A band whose 1985 album, "Hell Awaits" was so quick singer Tom Araya had to sing faster than many of today's Grime artists simply to keep up, continued the theme with their third album "Reign In Blood".

Teaming with now world famous producer Rick Rubin, Slayer headed in the studio with the intention of recording the defining "the" Thrash album. And it was just that. Clocking in at 29 minutes, featuring near-250bpm 100 second long "Necrophobic", Slayer did more than any other band in history to bridge the gap between hardcore punk and metal.

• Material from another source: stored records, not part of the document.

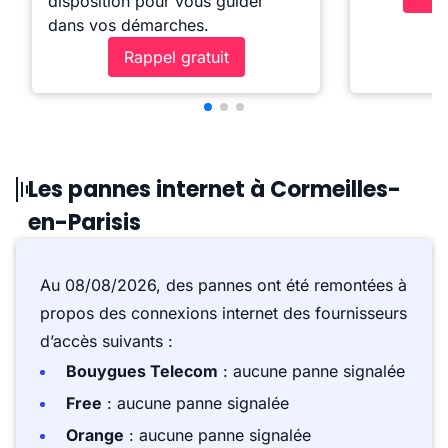
disposition pour vous guider
dans vos démarches.
Rappel gratuit
Les pannes internet à Cormeilles-
en-Parisis
Au 08/08/2026, des pannes ont été remontées à
propos des connexions internet des fournisseurs
d’accès suivants :
Bouygues Telecom
: aucune panne signalée
Free
: aucune panne signalée
Orange
: aucune panne signalée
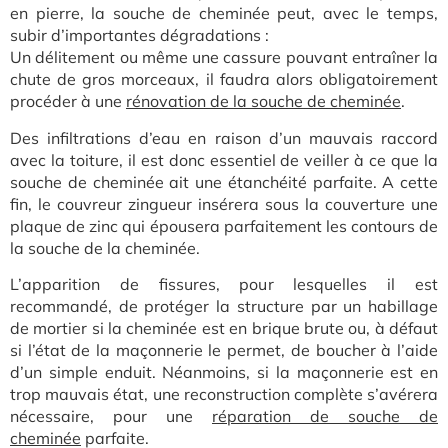
en pierre, la souche de cheminée peut, avec le temps,
subir d’importantes dégradations :
Un d
élitement ou même une cassure pouvant entraîner la
chute de gros morceaux, il faudra alors obligatoirement
procéder à une
rénovation de la souche de cheminée
.
Des infiltrations d’eau en r
aison d’un mauvais raccord
avec la toiture, il est donc essentiel de veiller à ce que la
souche de cheminée ait une étanchéité parfaite. A cette
fin, le couvreur zingueur insérera sous la couverture une
plaque de zinc qui épousera parfaitement les contours de
la souche de la cheminée.
L’apparition de fissures, pour lesquelles il est
recommandé, de protéger la structure par un habillage
de mortier si la cheminée est en brique brute ou, à défaut
si l’état de la maçonnerie le permet, de boucher à l’aide
d’un simple enduit. Néanmoins, si la maçonnerie est en
trop mauvais état, une reconstruction complète s’avérera
nécessaire, pou
r une
réparation de souche de
cheminée
pa
rfaite.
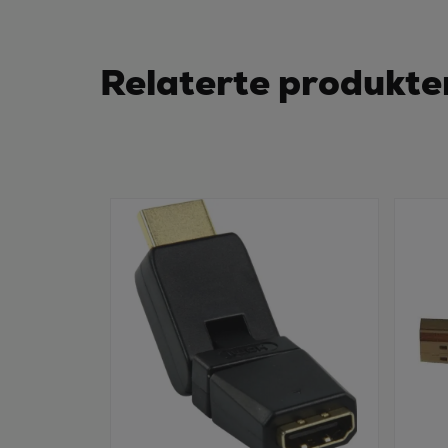
Relaterte produkte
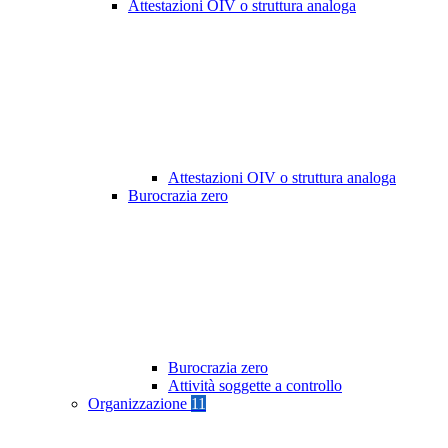
Attestazioni OIV o struttura analoga
Attestazioni OIV o struttura analoga
Burocrazia zero
Burocrazia zero
Attività soggette a controllo
Organizzazione
11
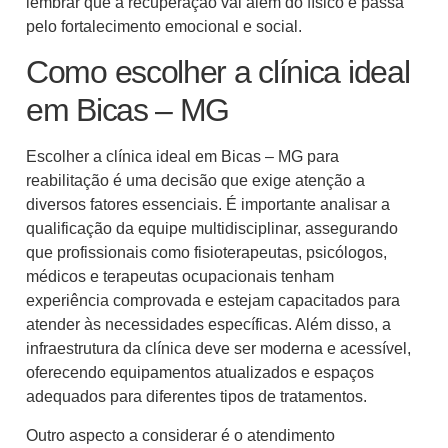
lembrar que a recuperação vai além do físico e passa
pelo fortalecimento emocional e social.
Como escolher a clínica ideal
em Bicas – MG
Escolher a clínica ideal em Bicas – MG para
reabilitação é uma decisão que exige atenção a
diversos fatores essenciais. É importante analisar a
qualificação da equipe multidisciplinar, assegurando
que profissionais como fisioterapeutas, psicólogos,
médicos e terapeutas ocupacionais tenham
experiência comprovada e estejam capacitados para
atender às necessidades específicas. Além disso, a
infraestrutura da clínica deve ser moderna e acessível,
oferecendo equipamentos atualizados e espaços
adequados para diferentes tipos de tratamentos.
Outro aspecto a considerar é o atendimento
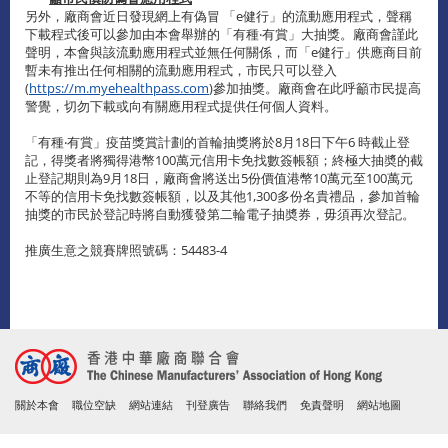
另外，廠商會近日發現網上有偽冒 「e健行」的流動應用程式，聲稱
下載程式後可以參加由本會舉辦的「有種‧有賞」大抽獎。廠商會謹此
聲明，本會與該流動應用程式並無任何關係，而「e健行」供應商目前
暫未有推出任何相關的流動應用程式，市民只可以登入
(
https://m.myehealthpass.com
)參加抽獎。廠商會在此呼籲市民提高
警覺，切勿下載或向有關應用程式提供任何個人資料。
「有種‧有賞」疫苗獎賞計劃的首輪抽獎將於8月18日下午6 時截止登
記，得獎者將獨得港幣100萬元信用卡免找數簽帳額；終極大抽奬的截
止登記期則為9月18日，廠商會將送出5份價值港幣10萬元至100萬元
不等的信用卡免找數簽帳額，以及其他1,300多份名貴禮品，參加首輪
抽獎的市民於登記時將自動獲發第二輪電子抽奬券，毋須再次登記。
推廣生意之競賽牌照號碼：54483-4
關於本會
職位空缺
網站連結
刊登廣告
聯絡我們
免責聲明
網站地圖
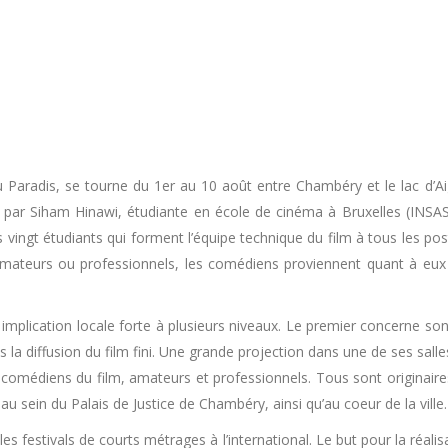
au Paradis, se tourne du 1er au 10 août entre Chambéry et le lac d’A
rté par Siham Hinawi, étudiante en école de cinéma à Bruxelles (INSAS
s vingt étudiants qui forment l’équipe technique du film à tous les p
Amateurs ou professionnels, les comédiens proviennent quant à eux t
implication locale forte à plusieurs niveaux. Le premier concerne son
s la diffusion du film fini. Une grande projection dans une de ses sal
omédiens du film, amateurs et professionnels. Tous sont originaires d
u sein du Palais de Justice de Chambéry, ainsi qu’au coeur de la ville.
les festivals de courts métrages à l’international. Le but pour la réa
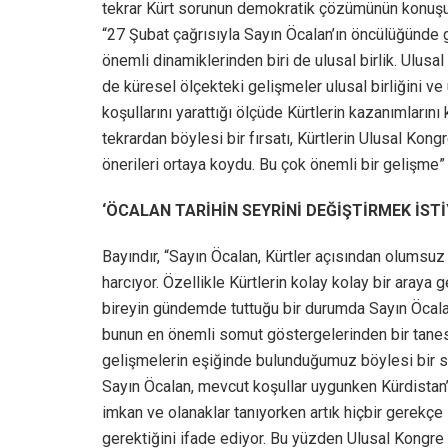
tekrar Kürt sorunun demokratik çözümünün konuşul
“27 Şubat çağrısıyla Sayın Öcalan’ın öncülüğünde
önemli dinamiklerinden biri de ulusal birlik. Ulusa
de küresel ölçekteki gelişmeler ulusal birliğini v
koşullarını yarattığı ölçüde Kürtlerin kazanımların
tekrardan böylesi bir fırsatı, Kürtlerin Ulusal Ko
önerileri ortaya koydu. Bu çok önemli bir gelişme”
‘ÖCALAN TARİHİN SEYRİNİ DEĞİŞTİRMEK İSTİ
Bayındır, “Sayın Öcalan, Kürtler açısından olumsuz
harcıyor. Özellikle Kürtlerin kolay kolay bir araya
bireyin gündemde tuttuğu bir durumda Sayın Öcalan
bunun en önemli somut göstergelerinden bir tanesi
gelişmelerin eşiğinde bulunduğumuz böylesi bir süre
Sayın Öcalan, mevcut koşullar uygunken Kürdistan
imkan ve olanaklar tanıyorken artık hiçbir gerekç
gerektiğini ifade ediyor. Bu yüzden Ulusal Kongre 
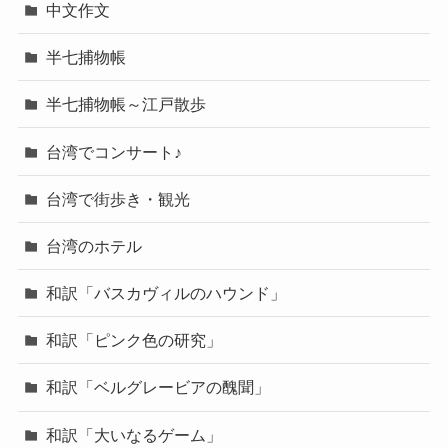
中文作文
半七捕物帳
半七捕物帳～江戸散歩
台湾でコンサート♪
台湾で街歩き・観光
台湾のホテル
和訳「バスカヴィルのハウンド」
和訳「ピンク色の研究」
和訳「ベルグレービアの醜聞」
和訳「大いなるゲーム」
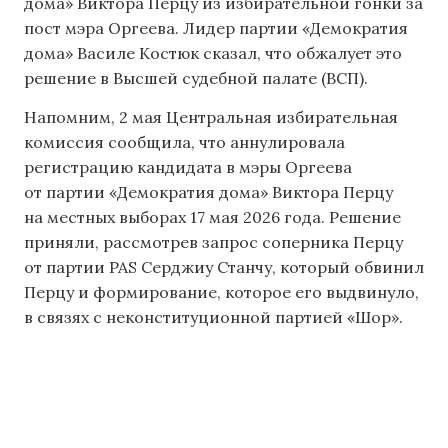
дома» Виктора Перцу из избирательной гонки за
пост мэра Оргеева. Лидер партии «Демократия
дома» Василе Костюк сказал, что обжалует это
решение в Высшей судебной палате (ВСП).
Напомним, 2 мая Центральная избирательная
комиссия сообщила, что аннулировала
регистрацию кандидата в мэры Оргеева
от партии «Демократия дома» Виктора Перцу
на местных выборах 17 мая 2026 года. Решение
приняли, рассмотрев запрос соперника Перцу
от партии PAS Серджиу Станчу, который обвинил
Перцу и формирование, которое его выдвинуло,
в связях с неконституционной партией «Шор».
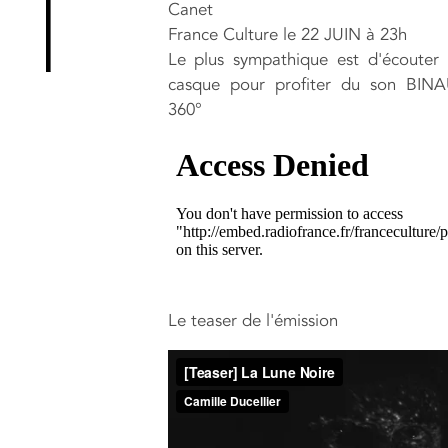
Canet
France Culture le 22 JUIN à 23h
Le plus sympathique est d'écouter
casque pour profiter du son BIN
360°
Le teaser de l'émission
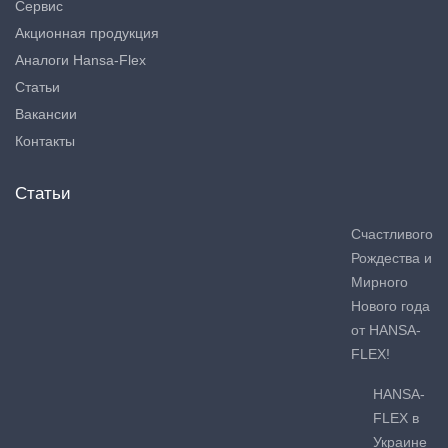
Сервис
Акционная продукция
Аналоги Hansa-Flex
Статьи
Вакансии
Контакты
Статьи
Счастливого
Рождества и
Мирного
Нового года
от HANSA-
FLEX!
HANSA-
FLEX в
Украине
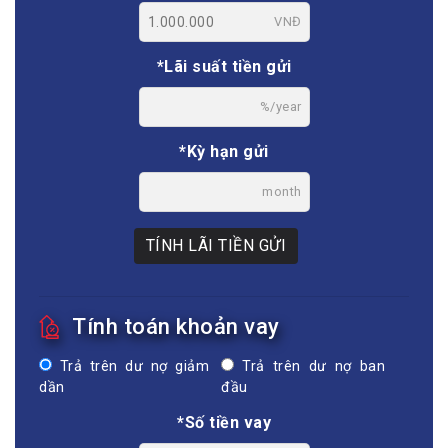
*Số tiền gửi
VNĐ
*Lãi suất tiền gửi
%/year
*Kỳ hạn gửi
month
TÍNH LÃI TIỀN GỬI
Tính toán khoản vay
Trả trên dư nợ giảm
Trả trên dư nợ ban
dần
đầu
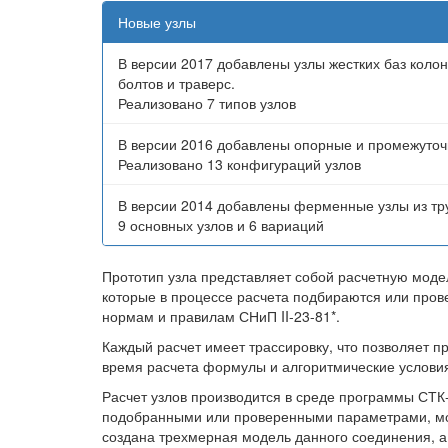
Новые узлы
В версии 2017 добавлены узлы жестких баз кол
болтов и траверс.
Реализовано 7 типов узлов
В версии 2016 добавлены опорные и промежуточ
Реализовано 13 конфигураций узлов
В версии 2014 добавлены ферменные узлы из тру
9 основных узлов и 6 вариаций
Прототип узла представляет собой расчетную моде
которые в процессе расчета подбираются или про
нормам и правилам СНиП II-23-81*.
Каждый расчет имеет трассировку, что позволяет 
время расчета формулы и алгоритмические условия
Расчет узлов производится в среде программы СТК
подобранными или проверенными параметрами, мо
создана трехмерная модель данного соединения, а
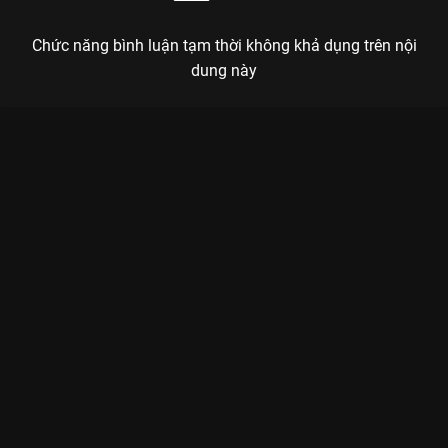
Chức năng bình luận tạm thời không khả dụng trên nội
dung này
Xem Tập 1A. Nhàm chán Thất Tiếu - 34 Tập của Trung Quốc có
sự tham gia của . Thuộc thể loại: Phim bộ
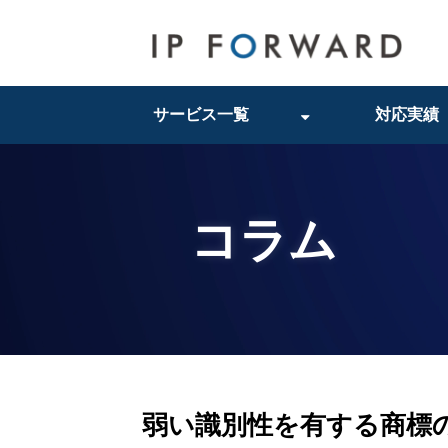
サービス一覧
対応実績
コラム
弱い識別性を有する商標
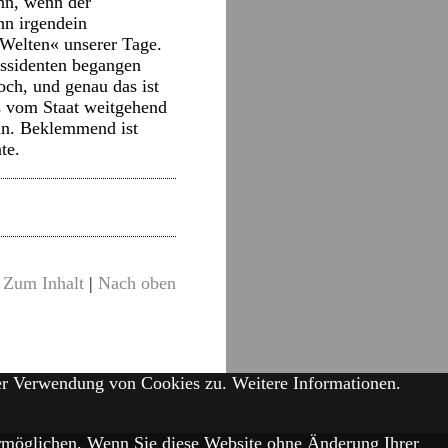
ann, wenn der
nn irgendein
 Welten« unserer Tage.
issidenten begangen
och, und genau das ist
ns vom Staat weitgehend
ein. Beklemmend ist
te.
Zum Inhalt
|
Nach oben
der Verwendung von Cookies zu.
Weitere Informationen.
 ermöglichen. Wenn Sie diese Website ohne Änderung Ihrer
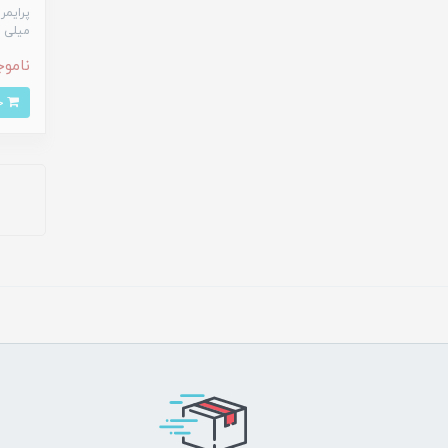
میلی ل
ناموج
خرید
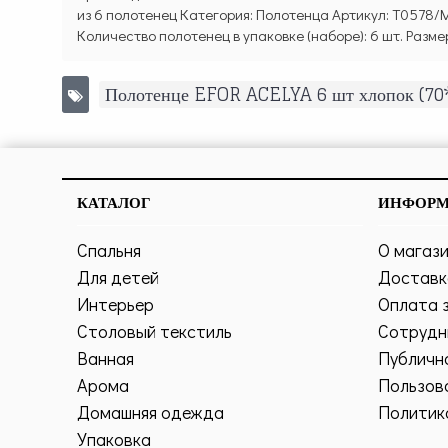
из 6 полотенец Категория: Полотенца Артикул: T0578/
Количество полотенец в упаковке (наборе): 6 шт. Разм
Полотенце EFOR ACELYA 6 шт хлопок (70
КАТАЛОГ
ИНФОР
Спальня
О магаз
Для детей
Доставк
Интерьер
Оплата 
Столовый текстиль
Сотрудн
Ванная
Публичн
Арома
Пользов
Домашняя одежда
Политик
Упаковка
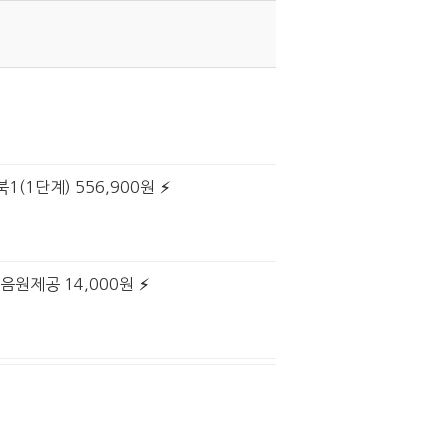
1(1단계) 556,900원
 음원제공 14,000원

For me, it was wonderful. Opening with the jaw dropping "Angel Of Death", a near 5 minute ode to brutal Nazi scientist Josef Mengele, the lyrical horrors screamed by Tom Araya over a tighter-than tight combination of crushingly precise guitar and drummer Dave Lombardo's mind boggling accuracy - typified by the kick drum only roll near the end of the song, single handedly rewriting the concept of speed-metal musicianship.

It was shocking. It was quick. It was heavy. For a kid getting into Metallica, Guns N Roses and Iron Maiden, "Reign In Blood" was the steel boot kicking the door open into a new world of music. Like Linkin Park a year or so before, Slayer served to kick it up a notch or several; consigning me to endless evenings spent wailing my drum kit in a futile attempt to recreate Lombardo's work.

It also cemented my now resolute mentality when it comes to metal. If ever an album said defiance, it was Reign In Blood. I felt like I had to defend it, considering it's abrasive and unrelenting sound. It solidified my angst. It felt empowering(not in lyrical content, I'm not a sociopath) musically, and reminded me constantly that if they can do it, so can I. I didn't have to listen to the Top 40, I didn't have to pretend to care. I had Slayer, and from the moment I stared at the hell depicted on the front cover and the fear tinged excitement gave me goosebumps and the feeling that I shouldn't be listening, they had me.

Even to this day, in my ripe old age of 19, I still listen to "Angel of Death" and smile manically, I still sing along to the riff in "Raining Blood" like an over exuberant schoolboy, and every so often I sit behind a drum kit and attempt to recreate the adrenalin pumping work of Dave Lombardo. And that's the way it'll always be.